Extracted data entries:
───

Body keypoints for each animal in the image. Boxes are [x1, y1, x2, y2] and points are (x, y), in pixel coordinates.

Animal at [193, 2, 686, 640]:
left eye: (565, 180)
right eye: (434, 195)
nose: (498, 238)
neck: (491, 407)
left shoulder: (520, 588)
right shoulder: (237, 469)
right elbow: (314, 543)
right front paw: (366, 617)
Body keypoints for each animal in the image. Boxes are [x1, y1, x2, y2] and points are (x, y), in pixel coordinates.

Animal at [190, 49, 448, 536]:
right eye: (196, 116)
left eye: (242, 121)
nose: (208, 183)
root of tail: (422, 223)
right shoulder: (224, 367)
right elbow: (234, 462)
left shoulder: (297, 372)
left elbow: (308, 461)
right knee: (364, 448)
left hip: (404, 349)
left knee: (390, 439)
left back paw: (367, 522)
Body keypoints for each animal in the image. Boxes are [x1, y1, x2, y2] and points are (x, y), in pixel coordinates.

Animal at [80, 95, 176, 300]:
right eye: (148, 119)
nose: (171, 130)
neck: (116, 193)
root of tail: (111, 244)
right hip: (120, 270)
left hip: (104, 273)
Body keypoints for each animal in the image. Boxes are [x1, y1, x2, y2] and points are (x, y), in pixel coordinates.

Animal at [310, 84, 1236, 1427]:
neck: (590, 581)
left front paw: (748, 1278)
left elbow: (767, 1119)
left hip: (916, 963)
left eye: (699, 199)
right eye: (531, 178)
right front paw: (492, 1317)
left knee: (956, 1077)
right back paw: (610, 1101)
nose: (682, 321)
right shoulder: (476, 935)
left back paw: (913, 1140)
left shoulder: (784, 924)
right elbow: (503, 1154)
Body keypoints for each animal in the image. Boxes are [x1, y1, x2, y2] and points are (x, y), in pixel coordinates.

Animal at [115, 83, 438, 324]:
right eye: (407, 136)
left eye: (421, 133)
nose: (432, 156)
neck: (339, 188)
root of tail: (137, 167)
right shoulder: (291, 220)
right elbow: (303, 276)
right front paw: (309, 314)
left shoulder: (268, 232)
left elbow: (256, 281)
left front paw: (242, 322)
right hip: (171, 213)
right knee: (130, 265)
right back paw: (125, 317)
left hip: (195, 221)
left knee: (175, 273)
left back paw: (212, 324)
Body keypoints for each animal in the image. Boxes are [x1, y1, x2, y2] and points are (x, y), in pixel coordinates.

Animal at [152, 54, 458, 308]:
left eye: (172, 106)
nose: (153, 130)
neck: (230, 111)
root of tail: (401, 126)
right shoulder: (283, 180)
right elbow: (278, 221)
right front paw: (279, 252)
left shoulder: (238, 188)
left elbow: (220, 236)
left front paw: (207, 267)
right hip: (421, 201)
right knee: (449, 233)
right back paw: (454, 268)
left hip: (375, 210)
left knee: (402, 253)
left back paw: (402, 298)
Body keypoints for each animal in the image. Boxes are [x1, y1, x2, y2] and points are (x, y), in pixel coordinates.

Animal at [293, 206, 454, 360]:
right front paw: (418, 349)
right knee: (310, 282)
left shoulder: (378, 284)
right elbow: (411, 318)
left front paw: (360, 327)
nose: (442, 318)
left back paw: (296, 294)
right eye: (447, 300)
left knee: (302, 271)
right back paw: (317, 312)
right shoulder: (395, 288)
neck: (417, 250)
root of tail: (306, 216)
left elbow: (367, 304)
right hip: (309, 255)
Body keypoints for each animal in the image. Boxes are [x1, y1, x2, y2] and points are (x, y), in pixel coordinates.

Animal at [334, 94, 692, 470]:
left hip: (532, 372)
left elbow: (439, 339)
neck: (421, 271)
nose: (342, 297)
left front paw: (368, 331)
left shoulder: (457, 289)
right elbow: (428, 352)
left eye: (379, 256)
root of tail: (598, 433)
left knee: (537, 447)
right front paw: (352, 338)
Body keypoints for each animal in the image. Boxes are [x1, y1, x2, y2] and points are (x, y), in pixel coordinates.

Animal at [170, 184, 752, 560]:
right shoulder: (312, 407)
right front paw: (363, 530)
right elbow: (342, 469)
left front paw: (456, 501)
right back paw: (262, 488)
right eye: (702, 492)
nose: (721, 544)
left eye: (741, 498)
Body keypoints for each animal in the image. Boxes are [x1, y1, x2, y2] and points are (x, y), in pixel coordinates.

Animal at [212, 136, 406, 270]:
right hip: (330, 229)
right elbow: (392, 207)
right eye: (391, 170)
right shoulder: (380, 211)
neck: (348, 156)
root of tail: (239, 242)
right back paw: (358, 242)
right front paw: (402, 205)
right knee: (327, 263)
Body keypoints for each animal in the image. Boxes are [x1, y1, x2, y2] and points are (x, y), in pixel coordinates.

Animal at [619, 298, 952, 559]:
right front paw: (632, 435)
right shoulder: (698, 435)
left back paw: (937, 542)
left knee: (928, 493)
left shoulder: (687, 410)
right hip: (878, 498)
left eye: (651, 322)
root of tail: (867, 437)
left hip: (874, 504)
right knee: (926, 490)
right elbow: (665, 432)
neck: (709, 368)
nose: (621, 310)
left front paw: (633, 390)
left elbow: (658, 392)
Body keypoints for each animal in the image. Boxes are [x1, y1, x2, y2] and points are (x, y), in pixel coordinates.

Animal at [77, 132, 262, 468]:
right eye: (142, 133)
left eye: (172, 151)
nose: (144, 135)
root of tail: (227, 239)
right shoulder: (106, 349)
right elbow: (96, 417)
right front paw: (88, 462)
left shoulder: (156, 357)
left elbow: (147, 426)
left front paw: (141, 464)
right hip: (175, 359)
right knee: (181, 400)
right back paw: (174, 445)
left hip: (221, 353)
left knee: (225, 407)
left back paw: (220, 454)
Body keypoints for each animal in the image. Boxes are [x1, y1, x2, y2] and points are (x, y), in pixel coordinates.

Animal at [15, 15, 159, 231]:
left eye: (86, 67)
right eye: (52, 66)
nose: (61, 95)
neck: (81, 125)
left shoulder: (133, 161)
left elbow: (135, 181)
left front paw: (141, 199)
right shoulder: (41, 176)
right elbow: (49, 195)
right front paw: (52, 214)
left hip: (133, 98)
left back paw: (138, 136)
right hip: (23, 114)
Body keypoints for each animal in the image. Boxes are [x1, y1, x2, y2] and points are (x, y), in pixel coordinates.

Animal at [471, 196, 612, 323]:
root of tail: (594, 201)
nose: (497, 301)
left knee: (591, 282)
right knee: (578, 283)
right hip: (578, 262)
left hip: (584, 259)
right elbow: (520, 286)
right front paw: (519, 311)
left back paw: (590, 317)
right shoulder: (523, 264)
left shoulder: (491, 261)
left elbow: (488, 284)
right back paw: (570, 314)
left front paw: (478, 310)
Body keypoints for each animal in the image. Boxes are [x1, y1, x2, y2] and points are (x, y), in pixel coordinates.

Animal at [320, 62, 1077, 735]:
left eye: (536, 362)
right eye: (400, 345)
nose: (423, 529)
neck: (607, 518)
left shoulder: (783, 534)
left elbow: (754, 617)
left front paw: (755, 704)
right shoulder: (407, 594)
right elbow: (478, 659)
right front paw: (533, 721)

───

Action item: Each entry above is to be duplicated exactly, with nothing left out.

Answer to the problem:
Body keypoints for each animal in the image. Boxes are [x1, y1, x2, y2] and points are (x, y), in pixel coordinates.

Animal at [193, 2, 686, 640]:
left eye: (565, 180)
right eye: (434, 195)
nose: (498, 238)
neck: (491, 407)
left shoulder: (520, 588)
right shoulder: (237, 469)
right elbow: (314, 543)
right front paw: (366, 617)
Body keypoints for each animal in the image. Boxes are [x1, y1, x2, y2] and points are (x, y), in pixel coordinates.

Animal at [190, 49, 448, 536]:
right eye: (196, 116)
left eye: (242, 121)
nose: (208, 183)
root of tail: (422, 223)
right shoulder: (224, 367)
right elbow: (234, 462)
left shoulder: (297, 372)
left elbow: (308, 461)
right knee: (364, 448)
left hip: (404, 349)
left knee: (390, 439)
left back paw: (367, 522)
Body keypoints for each animal in the image. Boxes are [x1, y1, x2, y2] and points are (x, y), in pixel coordinates.

Animal at [80, 95, 176, 300]:
right eye: (148, 119)
nose: (171, 130)
neck: (116, 193)
root of tail: (111, 244)
right hip: (120, 270)
left hip: (104, 273)
Body keypoints for each animal in the image. Boxes are [x1, y1, x2, y2] and points are (x, y), in pixel coordinates.

Animal at [310, 84, 1236, 1427]:
neck: (590, 581)
left front paw: (748, 1278)
left elbow: (767, 1119)
left hip: (916, 963)
left eye: (699, 199)
right eye: (531, 178)
right front paw: (492, 1317)
left knee: (956, 1077)
right back paw: (610, 1101)
nose: (682, 321)
right shoulder: (476, 935)
left back paw: (913, 1140)
left shoulder: (784, 924)
right elbow: (503, 1154)
Body keypoints for each animal in the image. Boxes are [x1, y1, x2, y2] and points are (x, y), in pixel coordinates.

Animal at [115, 83, 438, 324]:
right eye: (407, 136)
left eye: (421, 133)
nose: (432, 156)
neck: (339, 188)
root of tail: (137, 167)
right shoulder: (291, 220)
right elbow: (303, 276)
right front paw: (309, 314)
left shoulder: (268, 232)
left elbow: (256, 281)
left front paw: (242, 322)
right hip: (171, 213)
right knee: (130, 265)
right back paw: (125, 317)
left hip: (195, 221)
left knee: (175, 273)
left back paw: (212, 324)
Body keypoints for each animal in the image. Boxes are [x1, y1, x2, y2] and points are (x, y), in pixel coordinates.

Animal at [152, 54, 458, 308]:
left eye: (172, 106)
nose: (153, 130)
neck: (230, 111)
root of tail: (401, 126)
right shoulder: (283, 180)
right elbow: (278, 221)
right front paw: (279, 252)
left shoulder: (238, 188)
left elbow: (220, 236)
left front paw: (207, 267)
right hip: (421, 201)
right knee: (449, 233)
right back paw: (454, 268)
left hip: (375, 210)
left knee: (402, 253)
left back paw: (402, 298)
Body keypoints for each animal in the image. Boxes are [x1, y1, x2, y2] and points are (x, y), in pixel coordinates.

Animal at [293, 206, 454, 360]:
right front paw: (418, 349)
right knee: (310, 282)
left shoulder: (378, 284)
right elbow: (411, 318)
left front paw: (360, 327)
nose: (442, 318)
left back paw: (296, 294)
right eye: (447, 300)
left knee: (302, 271)
right back paw: (317, 312)
right shoulder: (395, 288)
neck: (417, 250)
root of tail: (306, 216)
left elbow: (367, 304)
right hip: (309, 255)
Body keypoints for each animal in the image. Boxes are [x1, y1, x2, y2] and points are (x, y), in pixel coordinates.

Animal at [334, 94, 692, 470]:
left hip: (532, 372)
left elbow: (439, 339)
neck: (421, 271)
nose: (342, 297)
left front paw: (368, 331)
left shoulder: (457, 289)
right elbow: (428, 352)
left eye: (379, 256)
root of tail: (598, 433)
left knee: (537, 447)
right front paw: (352, 338)
Body keypoints for each animal in the image. Boxes are [x1, y1, x2, y2] and points are (x, y), in pixel coordinates.

Animal at [170, 184, 752, 560]:
right shoulder: (312, 407)
right front paw: (363, 530)
right elbow: (342, 469)
left front paw: (456, 501)
right back paw: (262, 488)
right eye: (702, 492)
nose: (721, 544)
left eye: (741, 498)
Body keypoints for each animal in the image. Boxes are [x1, y1, x2, y2] and points are (x, y), in pixel coordinates.

Animal at [212, 136, 406, 270]:
right hip: (330, 229)
right elbow: (392, 207)
right eye: (391, 170)
right shoulder: (380, 211)
neck: (348, 156)
root of tail: (239, 242)
right back paw: (358, 242)
right front paw: (402, 205)
right knee: (327, 263)
Body keypoints for each animal in the image. Boxes are [x1, y1, x2, y2] and points are (x, y), in pixel coordinates.

Animal at [619, 298, 952, 559]:
right front paw: (632, 435)
right shoulder: (698, 435)
left back paw: (937, 542)
left knee: (928, 493)
left shoulder: (687, 410)
right hip: (878, 498)
left eye: (651, 322)
root of tail: (867, 437)
left hip: (874, 504)
right knee: (926, 490)
right elbow: (665, 432)
neck: (709, 368)
nose: (621, 310)
left front paw: (633, 390)
left elbow: (658, 392)
Body keypoints for each animal in the image. Boxes are [x1, y1, x2, y2] and points are (x, y), in pixel coordinates.

Animal at [77, 132, 262, 468]:
right eye: (142, 133)
left eye: (172, 151)
nose: (144, 135)
root of tail: (227, 239)
right shoulder: (106, 349)
right elbow: (96, 417)
right front paw: (88, 462)
left shoulder: (156, 357)
left elbow: (147, 426)
left front paw: (141, 464)
right hip: (175, 359)
right knee: (181, 400)
right back paw: (174, 445)
left hip: (221, 353)
left knee: (225, 407)
left back paw: (220, 454)
Body keypoints for each animal in the image. Boxes are [x1, y1, x2, y2] and points are (x, y), in pixel coordinates.

Animal at [15, 15, 159, 231]:
left eye: (86, 67)
right eye: (52, 66)
nose: (61, 95)
neck: (81, 125)
left shoulder: (133, 161)
left elbow: (135, 181)
left front paw: (141, 199)
right shoulder: (41, 176)
right elbow: (49, 195)
right front paw: (52, 214)
left hip: (133, 98)
left back paw: (138, 136)
right hip: (23, 114)
Body keypoints for each animal in the image. Boxes are [x1, y1, x2, y2] and points are (x, y), in pixel coordinates.

Animal at [471, 196, 612, 323]:
root of tail: (594, 201)
nose: (497, 301)
left knee: (591, 282)
right knee: (578, 283)
right hip: (578, 262)
left hip: (584, 259)
right elbow: (520, 286)
right front paw: (519, 311)
left back paw: (590, 317)
right shoulder: (523, 264)
left shoulder: (491, 261)
left elbow: (488, 284)
right back paw: (570, 314)
left front paw: (478, 310)
Body keypoints for each animal in the image. Boxes are [x1, y1, x2, y2] and points are (x, y), in pixel coordinates.

Animal at [320, 62, 1077, 735]:
left eye: (536, 362)
right eye: (400, 345)
nose: (423, 529)
neck: (607, 518)
left shoulder: (783, 534)
left elbow: (754, 617)
left front paw: (755, 704)
right shoulder: (407, 594)
right elbow: (478, 659)
right front paw: (533, 721)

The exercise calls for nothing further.